Ryushi therefore offers the billionaire to buy the database himself to cover up the affair. If the businessman complies, the hacker promises to delete his post and never sell the database again. ” You will thus protect many celebrities and political figures “, he says before giving a long list of malicious acts of which they could be the target thanks to the data.
In concrete terms, the telephone numbers and emails in the database can be useful for sending phishing attempts: criminals would send personalized messages -since they would know the identity of the recipients- in an attempt to trick their victims in order to installing malware or stealing their credentials. In other words, the information contained in the database is not enough to steal accounts (Twitter, Instagram…) or money from the people concerned, but it gives a starting point to scammers.

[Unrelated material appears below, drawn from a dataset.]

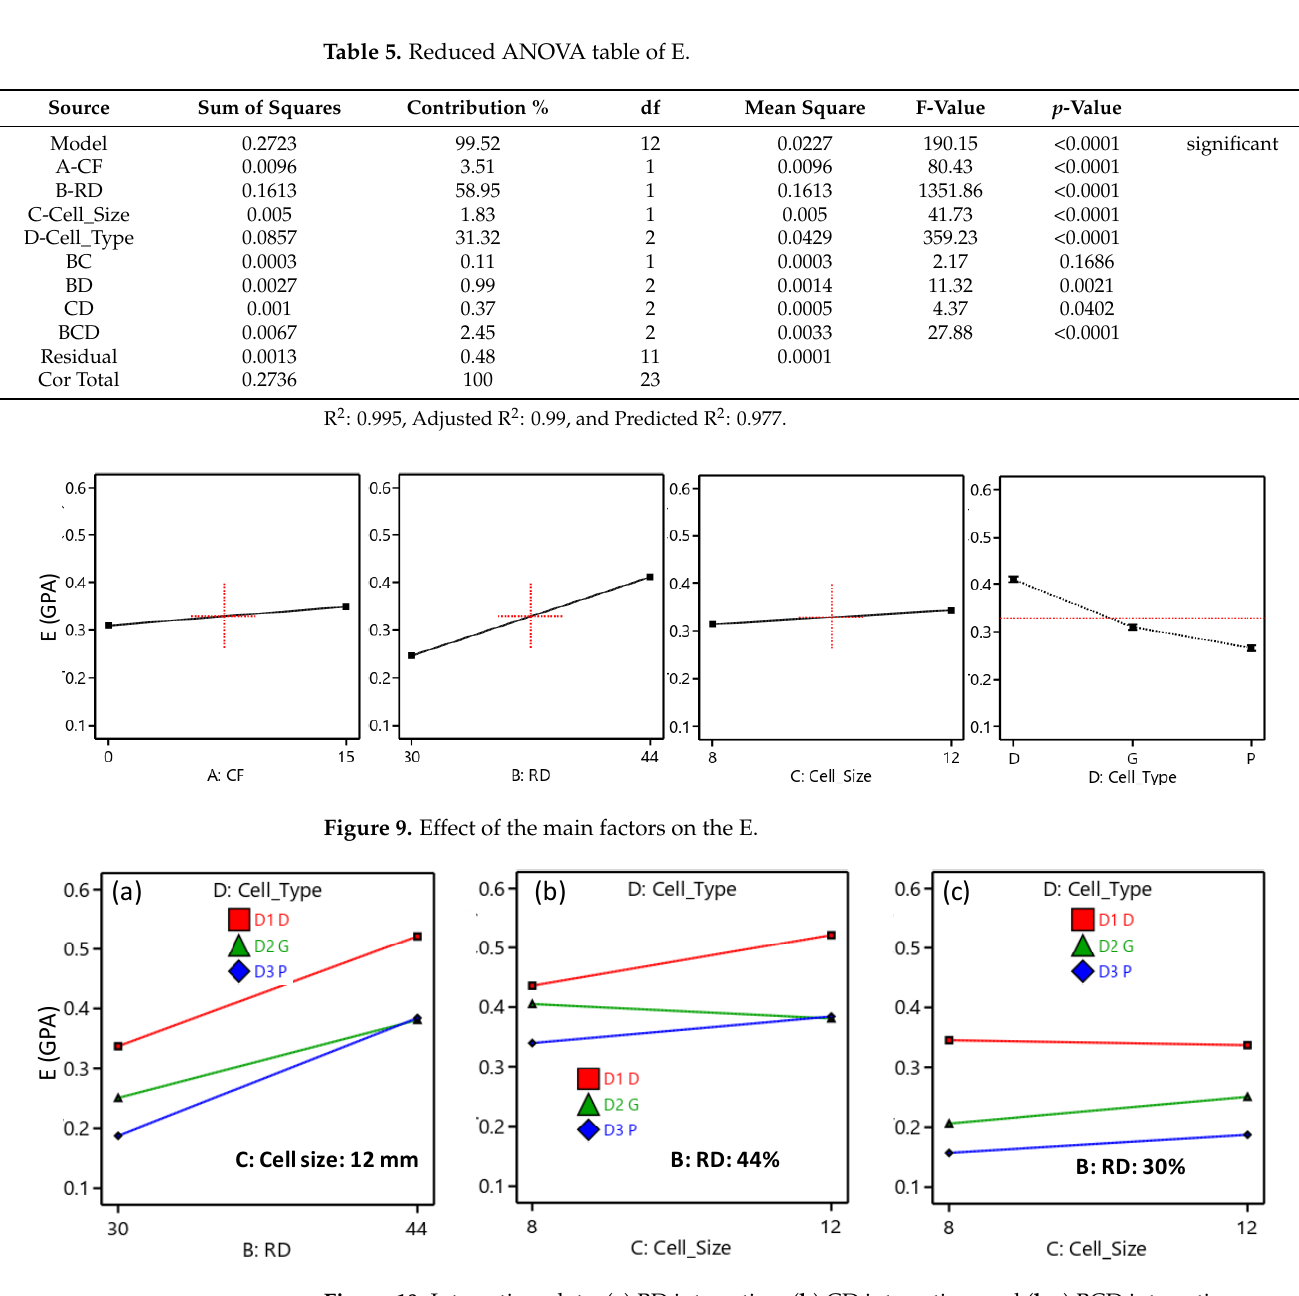
Table 6. Reduced ANOVA Table of σ peak. Source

To complete his pitch, Ryushi also blackmails his reputation. ” It is the fault of the company if this data leaked (…). Influencers will no longer trust you, which would be a shame given the current projects for Twitter “, he insists. Dropped by advertisers on Twitter and in great difficulty with Tesla shareholders, Elon Musk does not need another scandal. Even if he could blame the fault on the former administration.
A leak dated January
Indeed Ryushi claims to have recovered the data at the beginning of the year 2022, thanks to a vulnerability which has already been talked about. In July, another individual put a similar database up for sale, but with “only” 5.4 million accounts, for $30,000. Inside was mostly public data, but also a number of phone numbers and email addresses.

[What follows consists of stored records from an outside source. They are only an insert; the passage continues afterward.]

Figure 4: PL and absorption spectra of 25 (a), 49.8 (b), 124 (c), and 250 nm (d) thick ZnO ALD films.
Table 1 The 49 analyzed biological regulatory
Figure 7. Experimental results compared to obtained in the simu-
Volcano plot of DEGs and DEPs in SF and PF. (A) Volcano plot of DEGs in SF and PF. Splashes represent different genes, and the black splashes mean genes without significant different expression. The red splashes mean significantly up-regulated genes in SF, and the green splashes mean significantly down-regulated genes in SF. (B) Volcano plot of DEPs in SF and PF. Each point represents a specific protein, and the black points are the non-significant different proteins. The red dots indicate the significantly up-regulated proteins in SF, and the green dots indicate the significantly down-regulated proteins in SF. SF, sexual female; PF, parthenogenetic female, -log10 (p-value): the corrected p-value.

The data, dated December 2021, had been collected thanks to a flaw in the Twitter API – the tool that allows sites and other software to retrieve public data from the social network (for example, for advertising purposes, or to embed tweets). But an operating bug allowed hackers, by sending random phone numbers and email addresses to the API, to recover the associated Twitter ID. Thanks to this identifier (which takes the form of a sequence of numbers), the thugs could then retrieve all kinds of public information on the account, using the API. In other words, the API did not directly give private data, but allowed to discover them indirectly. The flaw had been reported to Twitter by an ethical hacker via Hacker One’s bug bounty program, and corrected immediately.
A month after the sale of the data, the social network had confirmed the existence of the fault and its link with the database. Eventually, the database of 5.4 million accounts was released for free in September by another individual, and then again in late November. The Bleeping Computer then revealed that several malicious actors had exploited the flaw to steal private information, and Ryushi would likely be one of them. According to Alon Gal, only 50 of the 1,000 entries in the sample were in the database of 5.4 million records. What to crack a buyer?